Da Gentile a Bergoglio: Dio non è Dio senza l’uomo
Sep 08, 2022di Francesco Lamendola
Ma in che cosa consisteva, esattamente, la religione di Giovanni Gentile? Perché il filosofo dell’attualismo disse più volte, e lo ribadì sino alla fine, di essere, o meglio, di considerarsi, non solo cristiano, ma cattolico. Ora, ciò contrasta irrimediabilmente con tutto l’impianto della sua filosofia, che è di tipo radicalmente immanentista; e contrasta anche con ciò che sappiamo essere vero di un concetto: che cioè non può essere inteso soggettivamente da ciascuno, ma che deve essere usato secondo il significato universalmente riconosciuto. In questo caso, il concetto di cattolico: ha ragione Gentile, quando sostiene che ciascuno è libero d’essere cattolico alla propria maniera; e che tale soggettivismo è del tutto normale, poiché fa parte del dispiegarsi della vita dello spirito?

## Dati forniti
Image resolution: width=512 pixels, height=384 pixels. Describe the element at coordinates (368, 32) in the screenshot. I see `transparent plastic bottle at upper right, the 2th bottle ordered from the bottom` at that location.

## Da svolgere
Rispondi in base al brano.
(a) Di quale corrente filosofica Giovanni Gentile è indicato come il filosofo?
(b) Oltre che cristiano, che cosa Gentile diceva di considerarsi?
(c) Di che tipo è l'impianto della sua filosofia?
Il materiale non ha alcun ruolo in questa attività.

## Risposta
(a) Dell'attualismo.
(b) Cattolico.
(c) Di tipo radicalmente immanentista.